Bitumen is the Cinderella of oil products – it has gone from languishing at the bottom of the pile, while more desirable products hog the limelight — to becoming something of a star performer, relative to products such as gasoline, diesel and jet, which usually trade far above it.
Part of the strength has come from good demand — road paving work is largely considered essential and has not simply stopped in many countries — while a reduction in road traffic has helped accelerate project work in some places.
As of the end of last week (22 May) gasoline, diesel and bitumen for domestic consumption in Germany were all trading within $15/t of each other – almost unheard of, especially with bitumen being the most highly priced – but then we are in unprecedented times as the pundits are keen to remind us.
Bitumen traditionally trades as a differential to high-sulphur fuel oil (HSFO), but here too domestic bitumen has maintained much higher values. Bitumen has traded around $100/t stronger than HSFO in Germany during this May than in the same month last year. The premium peaked at nearly $260/t at the end of March, but HSFO has strengthened significantly since then.
The relationship with crude has also been volatile, but bitumen still unusually retains a premium to light sweet crude prices. With crude prices at their lowest in late April, Rotterdam domestic bitumen traded at more than $100/t above Ice Brent crude futures, but on 22 May the weekly bitumen price was just $12/t above the crude marker.

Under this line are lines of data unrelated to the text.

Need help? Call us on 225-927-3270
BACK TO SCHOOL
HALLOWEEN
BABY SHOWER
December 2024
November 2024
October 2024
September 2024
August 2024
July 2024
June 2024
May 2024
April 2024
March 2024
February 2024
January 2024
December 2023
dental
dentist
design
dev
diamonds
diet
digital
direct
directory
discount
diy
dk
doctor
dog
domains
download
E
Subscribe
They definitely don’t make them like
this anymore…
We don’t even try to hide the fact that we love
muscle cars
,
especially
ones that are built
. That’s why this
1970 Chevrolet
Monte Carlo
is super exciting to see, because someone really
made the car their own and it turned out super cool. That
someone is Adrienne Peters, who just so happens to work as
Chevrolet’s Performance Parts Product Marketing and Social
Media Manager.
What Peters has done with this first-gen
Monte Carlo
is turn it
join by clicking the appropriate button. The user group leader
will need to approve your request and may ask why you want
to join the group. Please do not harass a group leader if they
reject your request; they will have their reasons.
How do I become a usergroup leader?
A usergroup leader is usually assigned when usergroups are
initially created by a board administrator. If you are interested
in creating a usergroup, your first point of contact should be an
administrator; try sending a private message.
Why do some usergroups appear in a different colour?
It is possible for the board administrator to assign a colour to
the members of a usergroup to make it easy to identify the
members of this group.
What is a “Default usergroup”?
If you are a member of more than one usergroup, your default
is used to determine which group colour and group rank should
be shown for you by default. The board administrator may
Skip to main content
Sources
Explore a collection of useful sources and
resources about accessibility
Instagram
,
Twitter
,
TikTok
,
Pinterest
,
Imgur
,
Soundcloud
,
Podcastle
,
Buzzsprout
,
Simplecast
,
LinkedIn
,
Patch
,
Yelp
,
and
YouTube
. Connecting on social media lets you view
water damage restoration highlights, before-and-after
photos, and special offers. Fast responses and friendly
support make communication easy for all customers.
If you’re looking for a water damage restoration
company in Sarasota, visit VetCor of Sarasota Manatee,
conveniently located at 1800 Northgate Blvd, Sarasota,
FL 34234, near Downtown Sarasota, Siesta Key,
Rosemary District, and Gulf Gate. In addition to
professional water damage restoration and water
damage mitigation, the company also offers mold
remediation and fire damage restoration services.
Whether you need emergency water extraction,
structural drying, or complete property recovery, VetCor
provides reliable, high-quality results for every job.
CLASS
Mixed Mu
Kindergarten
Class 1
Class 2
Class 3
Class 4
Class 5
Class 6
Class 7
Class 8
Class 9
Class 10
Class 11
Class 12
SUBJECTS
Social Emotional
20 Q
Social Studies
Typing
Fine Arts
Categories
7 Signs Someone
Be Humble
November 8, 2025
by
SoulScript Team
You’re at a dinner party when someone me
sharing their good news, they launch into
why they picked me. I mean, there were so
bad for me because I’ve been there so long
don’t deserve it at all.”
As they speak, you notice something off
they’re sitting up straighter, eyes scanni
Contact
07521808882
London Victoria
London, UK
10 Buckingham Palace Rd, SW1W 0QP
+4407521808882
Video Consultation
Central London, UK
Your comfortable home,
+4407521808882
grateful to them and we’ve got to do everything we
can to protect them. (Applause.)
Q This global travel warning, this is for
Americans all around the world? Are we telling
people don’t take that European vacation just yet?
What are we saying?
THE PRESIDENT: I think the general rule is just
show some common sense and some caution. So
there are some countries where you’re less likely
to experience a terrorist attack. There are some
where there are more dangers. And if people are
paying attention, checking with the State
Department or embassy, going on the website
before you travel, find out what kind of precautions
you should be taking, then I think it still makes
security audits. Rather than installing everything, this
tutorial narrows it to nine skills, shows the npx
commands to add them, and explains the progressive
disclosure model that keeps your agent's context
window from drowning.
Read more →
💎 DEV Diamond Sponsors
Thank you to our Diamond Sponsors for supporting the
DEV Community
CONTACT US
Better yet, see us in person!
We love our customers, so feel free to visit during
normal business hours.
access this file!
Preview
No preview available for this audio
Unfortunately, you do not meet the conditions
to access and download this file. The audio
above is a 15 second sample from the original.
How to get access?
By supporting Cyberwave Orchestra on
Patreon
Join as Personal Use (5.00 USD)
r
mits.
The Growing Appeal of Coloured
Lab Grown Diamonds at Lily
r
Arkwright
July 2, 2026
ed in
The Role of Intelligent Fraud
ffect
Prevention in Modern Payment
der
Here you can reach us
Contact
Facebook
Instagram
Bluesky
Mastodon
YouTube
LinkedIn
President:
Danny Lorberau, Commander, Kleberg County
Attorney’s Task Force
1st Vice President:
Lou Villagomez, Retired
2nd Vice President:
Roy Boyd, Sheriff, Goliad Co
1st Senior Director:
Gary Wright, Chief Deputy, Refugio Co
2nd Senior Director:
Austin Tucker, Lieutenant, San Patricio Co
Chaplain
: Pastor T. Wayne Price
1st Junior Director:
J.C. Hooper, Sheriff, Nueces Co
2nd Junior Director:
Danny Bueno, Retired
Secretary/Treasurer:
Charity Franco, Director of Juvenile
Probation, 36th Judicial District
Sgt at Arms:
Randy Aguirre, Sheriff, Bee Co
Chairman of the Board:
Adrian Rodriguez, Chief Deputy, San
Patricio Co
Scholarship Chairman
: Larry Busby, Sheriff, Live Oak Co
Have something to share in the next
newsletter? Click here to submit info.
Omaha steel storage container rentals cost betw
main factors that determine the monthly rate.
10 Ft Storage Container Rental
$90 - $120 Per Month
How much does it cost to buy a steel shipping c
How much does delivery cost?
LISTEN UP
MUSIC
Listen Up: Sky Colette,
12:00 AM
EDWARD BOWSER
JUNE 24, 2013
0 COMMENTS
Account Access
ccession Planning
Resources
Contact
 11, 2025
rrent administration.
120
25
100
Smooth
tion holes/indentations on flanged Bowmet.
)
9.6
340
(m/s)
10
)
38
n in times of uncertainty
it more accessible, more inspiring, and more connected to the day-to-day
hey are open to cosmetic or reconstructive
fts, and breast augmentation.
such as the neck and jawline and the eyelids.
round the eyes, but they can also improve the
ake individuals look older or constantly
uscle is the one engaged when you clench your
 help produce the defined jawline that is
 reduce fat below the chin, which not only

When crude prices crashed in March it offered an immediate boost to bitumen margins to record levels, described as “spectacularly good” by some European refiners.
Current warm and dry weather across much of Europe has also helped, with markets such as the Netherlands ahead of last year’s consumption levels.
As crude prices have rallied the gap has narrowed and the fairy tale picture looks a little less rosy, but bitumen’s previous status as a waste product has surely come to an end, aided by tighter supply as refinery run levels are lower during the pandemic. The bottom of the barrel product has gone to the top of the heap in much of Europe at least. How long that will last depends on how quickly demand recovers for crude and the other oil products hit hardest by the pandemic.